** Data provided follows **
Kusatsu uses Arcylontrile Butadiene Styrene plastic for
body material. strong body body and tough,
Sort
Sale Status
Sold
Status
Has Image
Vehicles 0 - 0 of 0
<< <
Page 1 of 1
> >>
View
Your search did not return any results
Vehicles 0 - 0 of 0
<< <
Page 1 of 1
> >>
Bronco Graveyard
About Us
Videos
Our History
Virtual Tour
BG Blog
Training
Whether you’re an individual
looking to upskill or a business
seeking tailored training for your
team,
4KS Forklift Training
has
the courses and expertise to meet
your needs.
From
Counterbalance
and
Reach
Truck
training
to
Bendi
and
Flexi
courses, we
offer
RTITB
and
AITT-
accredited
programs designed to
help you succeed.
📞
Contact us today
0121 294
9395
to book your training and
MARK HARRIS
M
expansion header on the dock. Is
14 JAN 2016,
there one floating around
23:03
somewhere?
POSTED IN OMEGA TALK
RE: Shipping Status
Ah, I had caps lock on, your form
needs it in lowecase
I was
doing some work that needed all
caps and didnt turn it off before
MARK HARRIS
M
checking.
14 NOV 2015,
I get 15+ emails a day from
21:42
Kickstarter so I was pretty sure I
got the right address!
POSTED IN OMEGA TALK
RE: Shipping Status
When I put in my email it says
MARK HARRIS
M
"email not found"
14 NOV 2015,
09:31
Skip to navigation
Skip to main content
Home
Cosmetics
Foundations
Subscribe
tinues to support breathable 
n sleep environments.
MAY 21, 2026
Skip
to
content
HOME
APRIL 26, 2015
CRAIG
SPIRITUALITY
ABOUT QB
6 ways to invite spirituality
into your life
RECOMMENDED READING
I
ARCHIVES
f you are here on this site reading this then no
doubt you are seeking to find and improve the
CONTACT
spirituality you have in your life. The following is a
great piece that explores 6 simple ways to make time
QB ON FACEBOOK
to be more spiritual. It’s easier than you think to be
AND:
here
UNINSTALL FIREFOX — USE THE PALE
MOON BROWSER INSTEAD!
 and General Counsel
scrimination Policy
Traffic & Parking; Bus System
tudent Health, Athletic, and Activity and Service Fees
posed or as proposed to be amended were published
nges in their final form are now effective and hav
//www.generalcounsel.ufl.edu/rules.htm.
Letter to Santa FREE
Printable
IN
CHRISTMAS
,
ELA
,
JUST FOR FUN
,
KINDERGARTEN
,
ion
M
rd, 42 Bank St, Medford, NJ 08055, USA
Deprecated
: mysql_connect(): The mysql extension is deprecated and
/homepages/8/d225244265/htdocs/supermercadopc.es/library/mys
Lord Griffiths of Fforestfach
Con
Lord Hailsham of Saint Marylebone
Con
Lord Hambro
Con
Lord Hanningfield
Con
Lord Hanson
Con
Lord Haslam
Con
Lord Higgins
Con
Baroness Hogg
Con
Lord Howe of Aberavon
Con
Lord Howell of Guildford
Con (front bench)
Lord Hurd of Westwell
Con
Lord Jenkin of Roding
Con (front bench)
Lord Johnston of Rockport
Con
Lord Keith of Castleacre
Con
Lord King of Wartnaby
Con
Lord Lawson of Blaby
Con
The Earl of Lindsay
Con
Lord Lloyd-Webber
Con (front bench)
** End of Data provided **
■ **What you have to do**
Give back the text of every record above, keeping each line, word, and character unchanged.

■ **Task output**
Kusatsu uses Arcylontrile Butadiene Styrene plastic for
body material. strong body body and tough,
Sort
Sale Status
Sold
Status
Has Image
Vehicles 0 - 0 of 0
<< <
Page 1 of 1
> >>
View
Your search did not return any results
Vehicles 0 - 0 of 0
<< <
Page 1 of 1
> >>
Bronco Graveyard
About Us
Videos
Our History
Virtual Tour
BG Blog
Training
Whether you’re an individual
looking to upskill or a business
seeking tailored training for your
team,
4KS Forklift Training
has
the courses and expertise to meet
your needs.
From
Counterbalance
and
Reach
Truck
training
to
Bendi
and
Flexi
courses, we
offer
RTITB
and
AITT-
accredited
programs designed to
help you succeed.
📞
Contact us today
0121 294
9395
to book your training and
MARK HARRIS
M
expansion header on the dock. Is
14 JAN 2016,
there one floating around
23:03
somewhere?
POSTED IN OMEGA TALK
RE: Shipping Status
Ah, I had caps lock on, your form
needs it in lowecase
I was
doing some work that needed all
caps and didnt turn it off before
MARK HARRIS
M
checking.
14 NOV 2015,
I get 15+ emails a day from
21:42
Kickstarter so I was pretty sure I
got the right address!
POSTED IN OMEGA TALK
RE: Shipping Status
When I put in my email it says
MARK HARRIS
M
"email not found"
14 NOV 2015,
09:31
Skip to navigation
Skip to main content
Home
Cosmetics
Foundations
Subscribe
tinues to support breathable 
n sleep environments.
MAY 21, 2026
Skip
to
content
HOME
APRIL 26, 2015
CRAIG
SPIRITUALITY
ABOUT QB
6 ways to invite spirituality
into your life
RECOMMENDED READING
I
ARCHIVES
f you are here on this site reading this then no
doubt you are seeking to find and improve the
CONTACT
spirituality you have in your life. The following is a
great piece that explores 6 simple ways to make time
QB ON FACEBOOK
to be more spiritual. It’s easier than you think to be
AND:
here
UNINSTALL FIREFOX — USE THE PALE
MOON BROWSER INSTEAD!
 and General Counsel
scrimination Policy
Traffic & Parking; Bus System
tudent Health, Athletic, and Activity and Service Fees
posed or as proposed to be amended were published
nges in their final form are now effective and hav
//www.generalcounsel.ufl.edu/rules.htm.
Letter to Santa FREE
Printable
IN
CHRISTMAS
,
ELA
,
JUST FOR FUN
,
KINDERGARTEN
,
ion
M
rd, 42 Bank St, Medford, NJ 08055, USA
Deprecated
: mysql_connect(): The mysql extension is deprecated and
/homepages/8/d225244265/htdocs/supermercadopc.es/library/mys
Lord Griffiths of Fforestfach
Con
Lord Hailsham of Saint Marylebone
Con
Lord Hambro
Con
Lord Hanningfield
Con
Lord Hanson
Con
Lord Haslam
Con
Lord Higgins
Con
Baroness Hogg
Con
Lord Howe of Aberavon
Con
Lord Howell of Guildford
Con (front bench)
Lord Hurd of Westwell
Con
Lord Jenkin of Roding
Con (front bench)
Lord Johnston of Rockport
Con
Lord Keith of Castleacre
Con
Lord King of Wartnaby
Con
Lord Lawson of Blaby
Con
The Earl of Lindsay
Con
Lord Lloyd-Webber
Con (front bench)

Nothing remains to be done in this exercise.